Multimodal's new traps: images can smuggle prompt injections, they cost far more tokens than text, and the model can misread them as confidently as it hallucinates in text. Treat images as untrusted, pricey, and fallibly read.
Using multimodal well is mostly applying everything you already know to a richer input, while respecting the new modality's specific costs and risks.
Reach for multimodal when the information is visual
You bring in the camera when the problem is something to look at, and stick to typing when it's something to say — matching the channel to the task.
The decision is simple: use multimodal when the meaningful information genuinely lives in an image or audio — a document to read, a scene to interpret, speech to understand — rather than forcing it into text first or avoiding it when it would help. But don't reach for it reflexively where text is cleaner, faster, and cheaper. The skill is recognising when a problem is actually visual or auditory, and letting the model perceive it directly, instead of either ignoring that capability or overusing it.
Carry every discipline over, plus the modality's own
A pilot rated for a new aircraft brings all their existing skills and adds the specifics of the new plane — not starting over, but extending.
Multimodal isn't a reason to forget what you learned. Assemble the image into context deliberately, ask for structured output, validate and ground the result, watch the cost, and treat images as untrusted. Then add the modality's specifics: visual injection, higher token cost, perception limits. Everything from the text courses still governs; multimodal just extends it with a new kind of input and its own handful of traps.
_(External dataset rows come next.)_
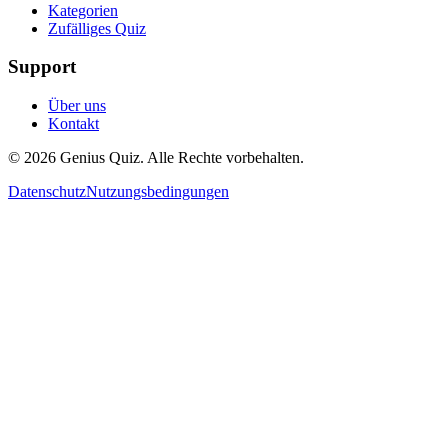
Kategorien
Zufälliges Quiz
Support
Über uns
Kontakt
© 2026 Genius Quiz. Alle Rechte vorbehalten.
Datenschutz
Nutzungsbedingungen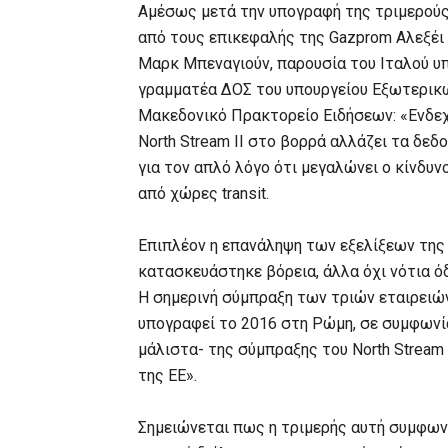
Αμέσως μετά την υπογραφή της τριμερού
από τους επικεφαλής της Gazprom Αλεξέι
Μαρκ Μπεναγιούν, παρουσία του Ιταλού υπ
γραμματέα ΔΟΣ του υπουργείου Εξωτερικώ
Μακεδονικό Πρακτορείο Ειδήσεων: «Ενδε
North Stream II στο βορρά αλλάζει τα δεδ
για τον απλό λόγο ότι μεγαλώνει ο κίνδυ
από χώρες transit.
Επιπλέον η επανάληψη των εξελίξεων της
κατασκευάστηκε βόρεια, άλλα όχι νότια όδ
Η σημερινή σύμπραξη των τριών εταιρειών
υπογραφεί το 2016 στη Ρώμη, σε συμφωνία
μάλιστα- της σύμπραξης του North Stream
της ΕΕ».
Σημειώνεται πως η τριμερής αυτή συμφωνί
Build on what you know, and learn only the new edges.
- Is the information genuinely visual or audio — or am I using multimodal where text is cleaner? - Am I assembling the image into context deliberately, like any other input? - Am I asking for structured output when extracting data from an image? - Could the image carry a hidden injection — am I treating it as untrusted? - Have I accounted for the much higher token cost of images? - Am I validating the perception and keeping a human on high-stakes reads?
- modality / multimodal — a kind of data; a model that handles more than one. - mixed input — combining image (or audio) and text in one prompt. - OCR / scene understanding — reading text in an image versus interpreting what it shows. - perception limits — the model can misread or misdescribe what it sees, confidently. - generation across modalities — text-to-image, text-to-speech; producing other modalities. - visual prompt injection — instructions hidden in an image that the model follows. - image token cost — images consume far more tokens than text.
- You reach for it when the information is truly visual or audio, not by reflex. - You assemble the image into context and ask for structured output when extracting data. - You treat images as untrusted, alert to visual injection. - You account for the higher cost and the perception limits. - You validate and keep a human on reads where a misread would matter.
Multimodal extends your text engineering to images and audio: reach for it when the information is visual, carry over every discipline — context, structured output, validation, cost — and respect the new traps of injection, cost, and confident misreading.